Ángela Vallvey
Encuestas
La sorpresa que han dado las encuestas no acertando en sus pronósticos sobre las últimas elecciones, ha sido mayúscula. A pesar de que, en las anteriores a éstas, ya se produjeron grandes patinazos demoscópicos, en las del sábado pasado se sobrepasaron las más locas posibilidades de decepción. ¿Qué ha pasado?, nos preguntamos todos. Hasta no hace mucho, las encuestas de opinión sobre intención de voto alumbraban, si no la exactitud de lo que iba a pasar, sí unas «tendencias» que gozaban de una reputación de infalibilidad mucho más acendrada que la del mismísimo Papa. Pero parece que estemos ante un claro fin de ciclo también en esto. Las cosas han cambiado de manera radical. El problema ya no es el número de personas encuestadas, ni siquiera las preguntas y sus consiguientes respuestas. El asunto es otro.
El lugar donde se encuentra escondida la verdad demoscópica es un misterio que todo el mundo ambiciona conocer, para así poder disponer, prever, prometer (aunque sea falsamente), o tomar medidas para el futuro, encaminadas a la conquista del poder político, pero también de la simple operación de venta de un producto comercial. Si bien resulta evidente que las encuestas demoscópicas, tal y como las hemos conocido hasta ahora, empiezan a quedarse obsoletas. La clave es que las preguntas con que se interroga al votante no son válidas por muy buenas que sean dichas preguntas: ha pasado el tiempo de las «intenciones», que los votantes expresan a través de sus respuestas; ahora, lo único fiable para predecir son «los hechos».
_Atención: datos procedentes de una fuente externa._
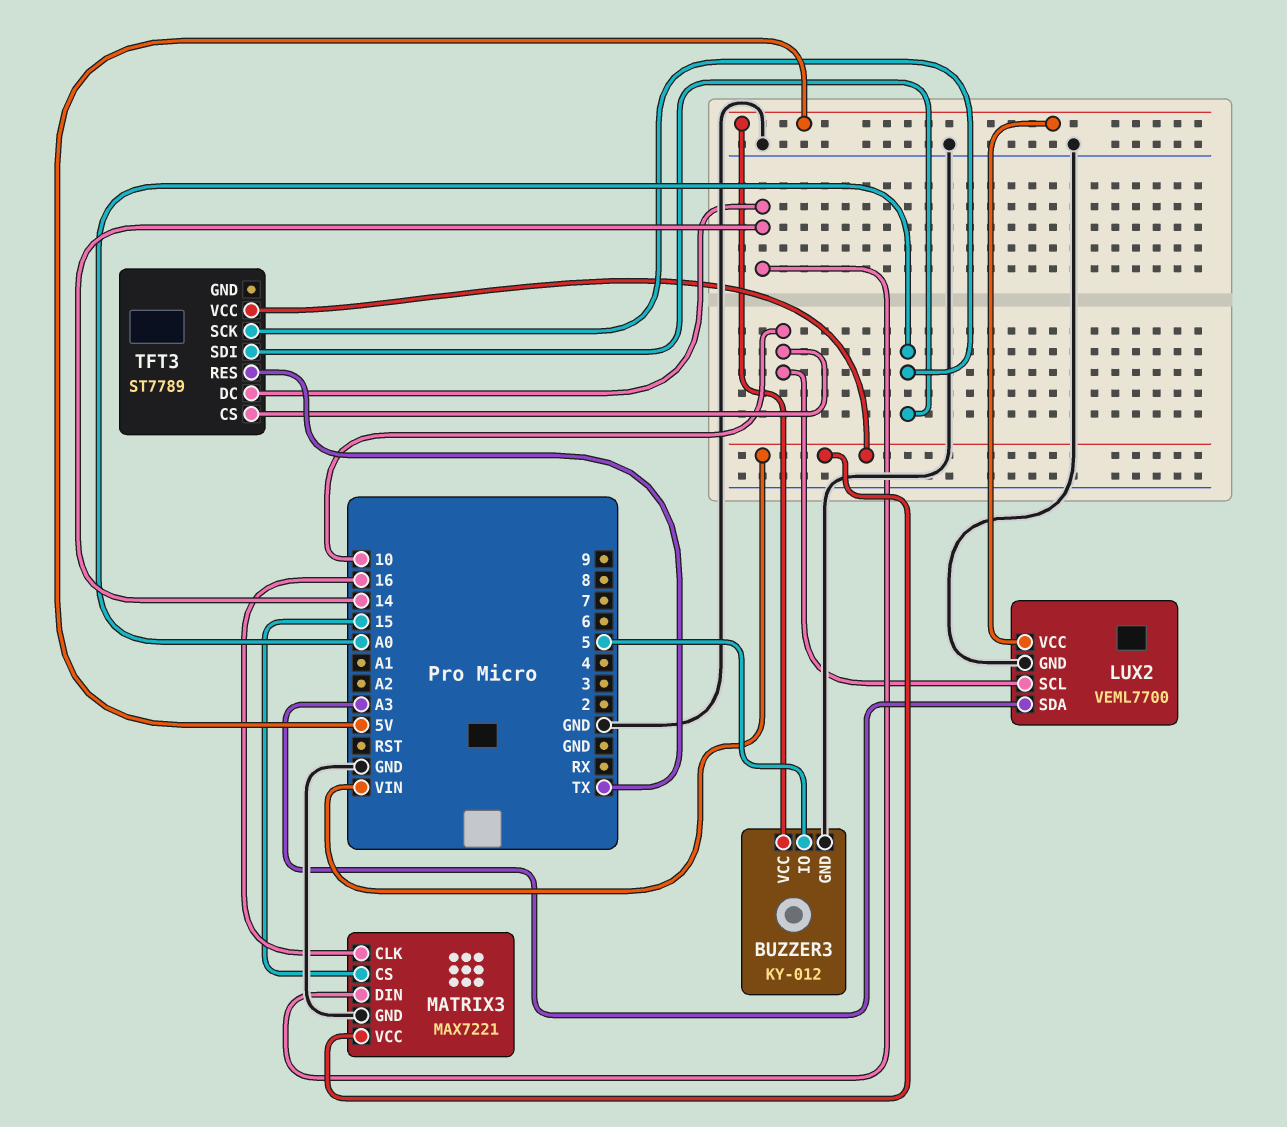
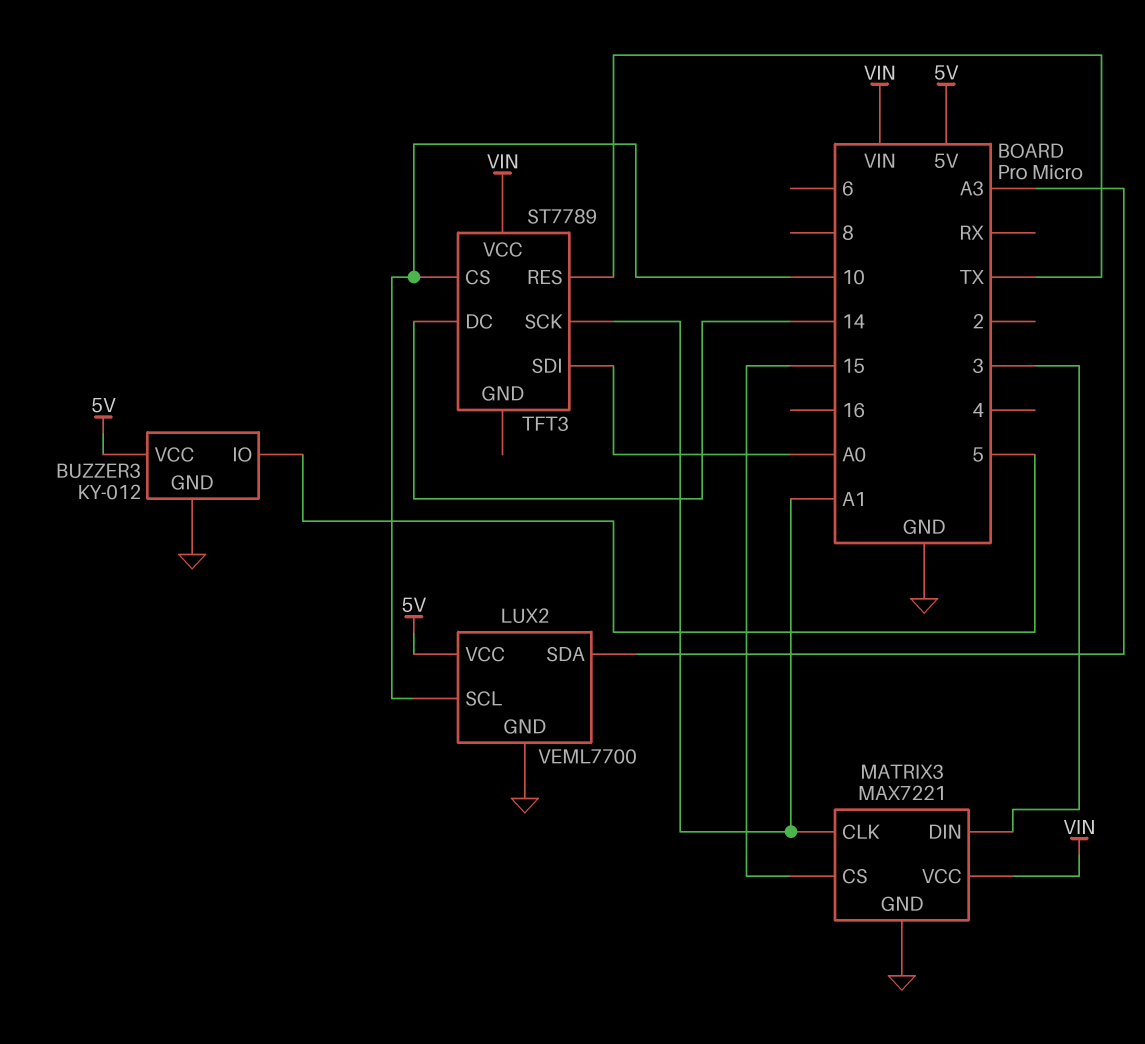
MATRIX3 pin CLK: 16 -> A1
MATRIX3 pin DIN: 14 -> 3
TFT3 pin SCK: A0 -> A1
¿Y cómo trabajar estadísticamente con hechos si aún no se han producido? Quizás sea más fácil encontrar soluciones combinadas con el tratamiento masivo de datos que en los meros interrogatorios sobre propósitos futuros. En todo caso, hay que empezar a distinguir –no sólo filológica, sino estadísticamente– entre la «intención» y la «acción». La transformación es asombrosa: hasta hace muy poco la «intención» tenía la misma fiabilidad que el «hecho», a efectos estadísticos. Pero algo ha conseguido variar de manera contundente el ánimo del ciudadano. Su propósito, o voluntad, de hacer algo («votar al partido X»), incluso «cocinado» por los expertos teniendo en cuenta variables como su «recuerdo de voto», su fidelidad, simpatía por una ideología concreta, situación laboral... etc., ha dejado de ser sólido: ahora es líquido, cuando no borroso.
Dice el proverbio que el infierno está empedrado de buenas intenciones. Hoy podemos añadir que, las encuestas, también.